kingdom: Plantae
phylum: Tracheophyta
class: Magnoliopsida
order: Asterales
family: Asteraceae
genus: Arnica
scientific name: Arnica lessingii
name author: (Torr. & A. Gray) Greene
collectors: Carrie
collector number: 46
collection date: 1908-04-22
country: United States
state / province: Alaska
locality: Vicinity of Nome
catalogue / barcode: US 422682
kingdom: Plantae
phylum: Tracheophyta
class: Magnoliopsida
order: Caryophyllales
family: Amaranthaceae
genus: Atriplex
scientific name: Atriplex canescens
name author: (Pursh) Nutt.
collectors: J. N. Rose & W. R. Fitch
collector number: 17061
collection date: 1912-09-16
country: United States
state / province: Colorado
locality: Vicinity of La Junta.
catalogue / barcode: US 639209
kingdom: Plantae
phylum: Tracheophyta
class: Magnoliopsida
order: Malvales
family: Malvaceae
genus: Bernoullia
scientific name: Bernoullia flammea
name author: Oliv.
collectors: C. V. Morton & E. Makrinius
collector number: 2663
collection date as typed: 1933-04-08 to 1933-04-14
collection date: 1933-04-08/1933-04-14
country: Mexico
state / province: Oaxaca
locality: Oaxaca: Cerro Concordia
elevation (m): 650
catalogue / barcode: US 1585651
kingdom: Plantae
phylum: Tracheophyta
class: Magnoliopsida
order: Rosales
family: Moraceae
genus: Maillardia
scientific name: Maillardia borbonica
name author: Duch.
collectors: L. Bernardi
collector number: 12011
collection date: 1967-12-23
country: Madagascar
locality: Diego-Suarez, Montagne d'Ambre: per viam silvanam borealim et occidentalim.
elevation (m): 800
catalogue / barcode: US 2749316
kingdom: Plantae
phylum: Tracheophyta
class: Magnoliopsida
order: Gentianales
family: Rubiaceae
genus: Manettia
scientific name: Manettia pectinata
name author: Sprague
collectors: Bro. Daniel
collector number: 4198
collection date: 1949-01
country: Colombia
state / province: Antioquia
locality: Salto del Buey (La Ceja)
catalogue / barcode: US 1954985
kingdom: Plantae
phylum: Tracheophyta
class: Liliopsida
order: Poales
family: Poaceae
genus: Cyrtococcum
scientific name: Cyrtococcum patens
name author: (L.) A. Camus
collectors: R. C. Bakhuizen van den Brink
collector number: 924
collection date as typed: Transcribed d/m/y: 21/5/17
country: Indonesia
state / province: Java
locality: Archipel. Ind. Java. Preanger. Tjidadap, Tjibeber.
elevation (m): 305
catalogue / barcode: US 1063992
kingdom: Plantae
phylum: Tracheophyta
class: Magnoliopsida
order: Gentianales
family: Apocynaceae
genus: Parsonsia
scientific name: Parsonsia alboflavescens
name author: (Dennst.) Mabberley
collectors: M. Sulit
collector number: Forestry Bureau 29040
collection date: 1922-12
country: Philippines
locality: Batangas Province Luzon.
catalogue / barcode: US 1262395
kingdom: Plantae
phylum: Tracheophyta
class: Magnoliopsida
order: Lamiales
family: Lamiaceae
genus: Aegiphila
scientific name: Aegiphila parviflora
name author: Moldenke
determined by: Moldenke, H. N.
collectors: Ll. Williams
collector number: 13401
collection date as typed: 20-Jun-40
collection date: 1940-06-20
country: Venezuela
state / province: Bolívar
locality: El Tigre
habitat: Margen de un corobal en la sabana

== Enunciado ==
Reescribe todas las filas de arriba como una lista numerada y omite las líneas en blanco.

== Resultado ==
1. kingdom: Plantae
2. phylum: Tracheophyta
3. class: Magnoliopsida
4. order: Asterales
5. family: Asteraceae
6. genus: Arnica
7. scientific name: Arnica lessingii
8. name author: (Torr. & A. Gray) Greene
9. collectors: Carrie
10. collector number: 46
11. collection date: 1908-04-22
12. country: United States
13. state / province: Alaska
14. locality: Vicinity of Nome
15. catalogue / barcode: US 422682
16. kingdom: Plantae
17. phylum: Tracheophyta
18. class: Magnoliopsida
19. order: Caryophyllales
20. family: Amaranthaceae
21. genus: Atriplex
22. scientific name: Atriplex canescens
23. name author: (Pursh) Nutt.
24. collectors: J. N. Rose & W. R. Fitch
25. collector number: 17061
26. collection date: 1912-09-16
27. country: United States
28. state / province: Colorado
29. locality: Vicinity of La Junta.
30. catalogue / barcode: US 639209
31. kingdom: Plantae
32. phylum: Tracheophyta
33. class: Magnoliopsida
34. order: Malvales
35. family: Malvaceae
36. genus: Bernoullia
37. scientific name: Bernoullia flammea
38. name author: Oliv.
39. collectors: C. V. Morton & E. Makrinius
40. collector number: 2663
41. collection date as typed: 1933-04-08 to 1933-04-14
42. collection date: 1933-04-08/1933-04-14
43. country: Mexico
44. state / province: Oaxaca
45. locality: Oaxaca: Cerro Concordia
46. elevation (m): 650
47. catalogue / barcode: US 1585651
48. kingdom: Plantae
49. phylum: Tracheophyta
50. class: Magnoliopsida
51. order: Rosales
52. family: Moraceae
53. genus: Maillardia
54. scientific name: Maillardia borbonica
55. name author: Duch.
56. collectors: L. Bernardi
57. collector number: 12011
58. collection date: 1967-12-23
59. country: Madagascar
60. locality: Diego-Suarez, Montagne d'Ambre: per viam silvanam borealim et occidentalim.
61. elevation (m): 800
62. catalogue / barcode: US 2749316
63. kingdom: Plantae
64. phylum: Tracheophyta
65. class: Magnoliopsida
66. order: Gentianales
67. family: Rubiaceae
68. genus: Manettia
69. scientific name: Manettia pectinata
70. name author: Sprague
71. collectors: Bro. Daniel
72. collector number: 4198
73. collection date: 1949-01
74. country: Colombia
75. state / province: Antioquia
76. locality: Salto del Buey (La Ceja)
77. catalogue / barcode: US 1954985
78. kingdom: Plantae
79. phylum: Tracheophyta
80. class: Liliopsida
81. order: Poales
82. family: Poaceae
83. genus: Cyrtococcum
84. scientific name: Cyrtococcum patens
85. name author: (L.) A. Camus
86. collectors: R. C. Bakhuizen van den Brink
87. collector number: 924
88. collection date as typed: Transcribed d/m/y: 21/5/17
89. country: Indonesia
90. state / province: Java
91. locality: Archipel. Ind. Java. Preanger. Tjidadap, Tjibeber.
92. elevation (m): 305
93. catalogue / barcode: US 1063992
94. kingdom: Plantae
95. phylum: Tracheophyta
96. class: Magnoliopsida
97. order: Gentianales
98. family: Apocynaceae
99. genus: Parsonsia
100. scientific name: Parsonsia alboflavescens
101. name author: (Dennst.) Mabberley
102. collectors: M. Sulit
103. collector number: Forestry Bureau 29040
104. collection date: 1922-12
105. country: Philippines
106. locality: Batangas Province Luzon.
107. catalogue / barcode: US 1262395
108. kingdom: Plantae
109. phylum: Tracheophyta
110. class: Magnoliopsida
111. order: Lamiales
112. family: Lamiaceae
113. genus: Aegiphila
114. scientific name: Aegiphila parviflora
115. name author: Moldenke
116. determined by: Moldenke, H. N.
117. collectors: Ll. Williams
118. collector number: 13401
119. collection date as typed: 20-Jun-40
120. collection date: 1940-06-20
121. country: Venezuela
122. state / province: Bolívar
123. locality: El Tigre
124. habitat: Margen de un corobal en la sabana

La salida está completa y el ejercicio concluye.